En lançant La Porte du Paradis, il y a une chose qu'on peut remarquer d'emblée, c'est que Michael Cimino n'y est pas allé de main morte pour nous plonger en pleine reconstitution. Les gros moyens ont été déployés et ça se voit, le film ayant un sacré sens de l'ambition et de la démesure, tant dans les décors grandioses que dans le nombre de figurants, le tout pour rendre ses scènes les plus vivantes possibles. Un sens du détail très appréciable qui confirme le talent de metteur en scène du monsieur.
Car oui, l'immersion dans ces vastes plaines et ces endroits fort peu accueillants est totale. Passionnante à suivre, cette épopée a plus d'une corde à son arc. Le réalisateur parle de plusieurs sujets qui font mal, notamment la fameuse lutte des classes, et dresse un portrait particulièrement amer de l'Amérique de l'époque. L'horreur de cette Amérique est brillamment retranscrite, un sans-faute de ce côté-là. Sans-faute également du côté de la réalisation et de la photographie, qui contribuent pleinement à l'entreprise d'immersion massive (si tant est que cette expression existe). Et ça a montré que depuis le début, les Razzie Awards ne sont qu'une vaste blague vu que Michael Cimino avait été nommé pire réalisateur...
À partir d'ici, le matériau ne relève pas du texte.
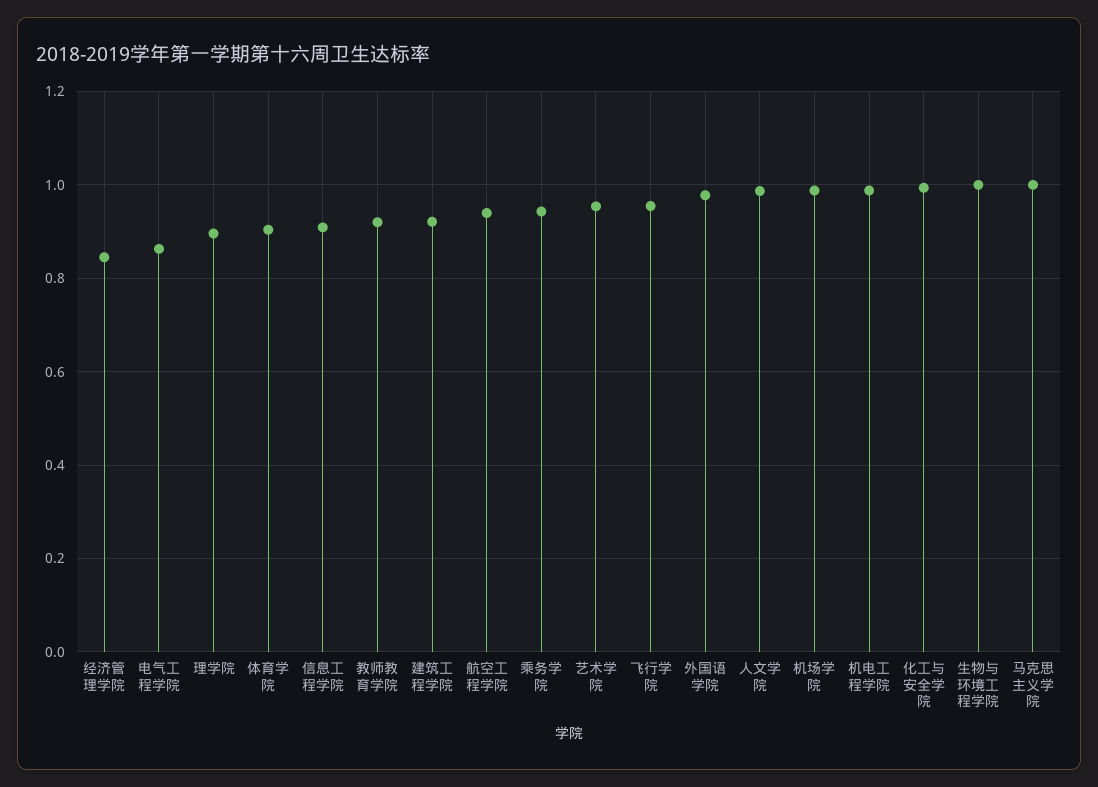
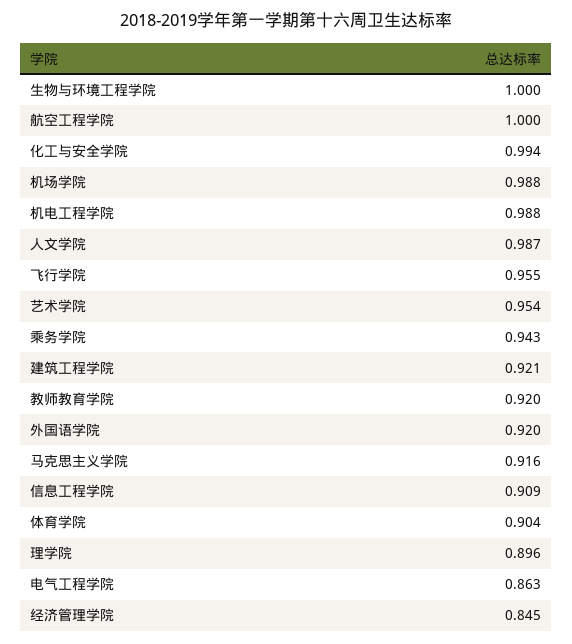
航空工程学院: 0.94 -> 1
外国语学院: 0.98 -> 0.92
马克思主义学院: 1 -> 0.916

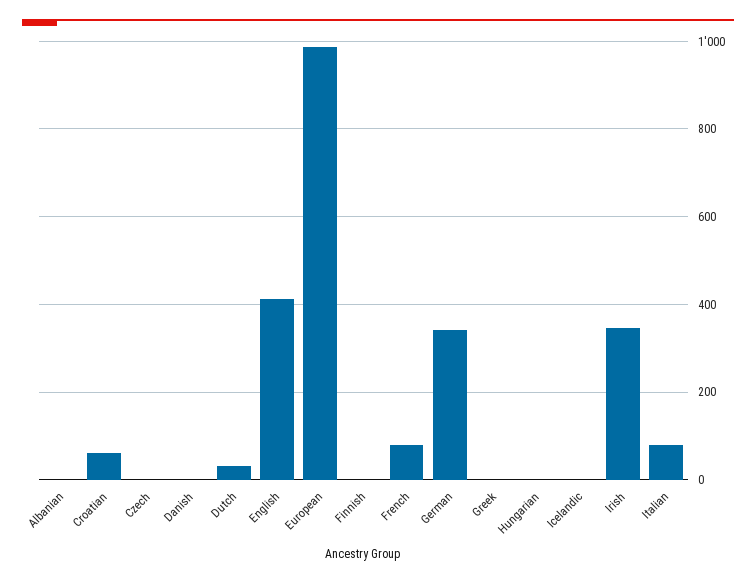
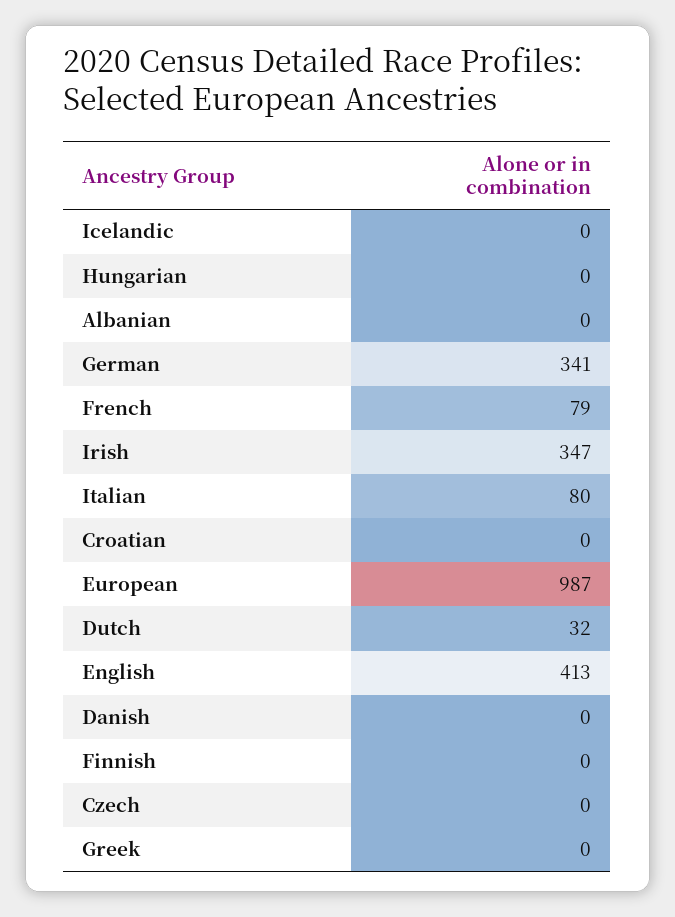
Croatian: 60 -> 0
D'ailleurs, vous connaissez sans doute la réputation de ce film maudit à sa sortie (démoli par la critique, énorme gouffre financier, film monté, démonté et remonté etc.), donc je ne vais pas tergiverser pendant longtemps sur le sujet, beaucoup l'auront souligné mieux que moi. Le film a heureusement eu droit à sa ressortie en version restaurée en 2012, proposant une longue, mais enrichissante expérience.
Avec La Porte du Paradis, Michael Cimino ne met pas uniquement en scène une guerre effroyable dont l'intensité se ressent sans difficulté, mais aussi un triangle amoureux vraiment bien écrit, optant pour une approche parfois intimiste et humaine, parfois plus dérangeante, mais toujours efficace. Ce triangle doit beaucoup à ses interprètes, Christopher Walken, Kris Kristofferson et Isabelle Huppert se débrouillant à merveille dans leurs rôles respectifs, surtout les deux hommes, ainsi qu'à l'écriture des personnages.
L'ensemble n'est pas avare en scènes fortes (la dictée de la liste noire, prémisse de la tempête qui ne tardera pas à éclater) et progresse jusqu'à un final époustouflant, dégageant une puissance telle que peu de films le font aussi bien. Une bataille finale qui ne lésine pas non plus sur les grands moyens, d'une violence non négligeable, et qui marque aisément les esprits. A la fin de cette bataille, difficile d'en ressortir indemne. Michael Cimino maîtrise parfaitement le chaos de cette scène, et tout le désespoir qui s'en dégage, lors de la bataille comme après la bataille.
La Porte du Paradis est une ambitieuse et éclatante réussite, majestueuse, belle, cruelle, intense, et terriblement prenante, sachant jongler sans difficulté avec les émotions à ressentir, entre l'horreur de la bataille et la beauté dégagée par un amour naissant (la danse entre James et Ella, magnifique). Heureusement que le temps a permis de redonner ses lettres de noblesse à cette brillante reconstitution d'une douloureuse page de l'histoire dont l'Amérique peinera à se remettre pleinement.